2.    Consider eating more phyto-oestrogens, which are naturally occurring oestrogens, to your diet. Phytoestrogens have a similar chemical structure to oestrogen and may mimic its hormonal actions. Sources include: flaxseeds, lentils, chick peas, sunflower, pumpkin and sesame seeds, soybeans, peaches, berries, garlic, tofu, tempeh, and cruciferous vegetables.

3.    Find time during the day to pause, ground in nature and focus on the rhythmic movement of the breath, which can provide an anchor when you’re feeling anxious or unsteady. Are there room for pauses in your life, or ways that you can restructure your time to create more breathing space?

4.    Drink plenty of water to keep your skin hydrated and bowel movements regular.

5.    Activities involving movement, such as dancing, yoga, qi gong or tai chi; learning a new skill, or taking up a new creative pursuit, all help to reduce stress, and keep our energy flowing in healthy, nourishing and restorative ways.

6.    Opening to the nourishment of nature - the simplest gestures of stopping to absorb a beautiful view, sensing the ground beneath our feet, or pausing beneath a tree can open us to the steadying influence of the earth.

7.    Meditation helps us to connect to a deep and quiet place within ourselves, at a time when heat is sweeping through the body creating unsettling ripples on the surface of our skin.

8.    It is well known that bio-identical hormone replacement therapy can be used to help manage some of the symptoms of menopause.
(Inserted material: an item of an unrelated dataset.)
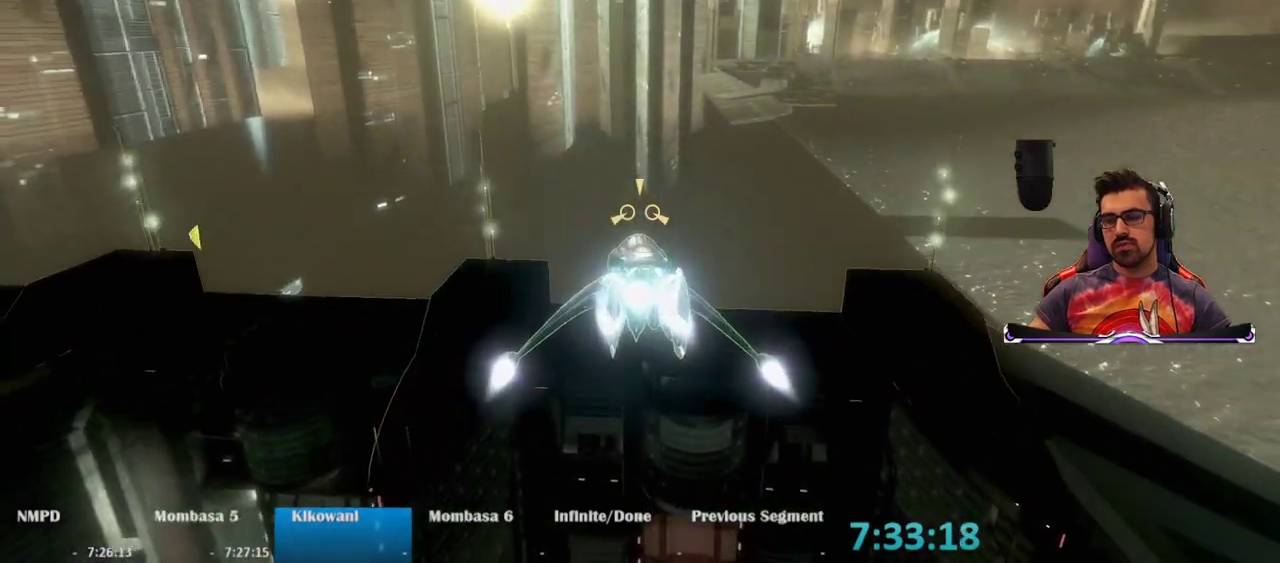
{"keys": ["w"], "mouse": ["right"], "events": []}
Acupuncture is also known as a resource for helping to ease menopausal symptoms.  This has been supported by findings reported in the British Medical Journal, that conclude….”Acupuncture for menopausal symptoms is a realistic option for women who cannot, or do not wish to use {hormone therapy]”.  

Acupuncture uses the body’s own self-regulation capacity to stimulate the production of hormones, whilst also having a normalising effect on mood, temperature, inflammation, and nervous system states.  All of which can positively influence many of the uncomfortable symptoms that are present during this time either in isolation, or used alongside HRT.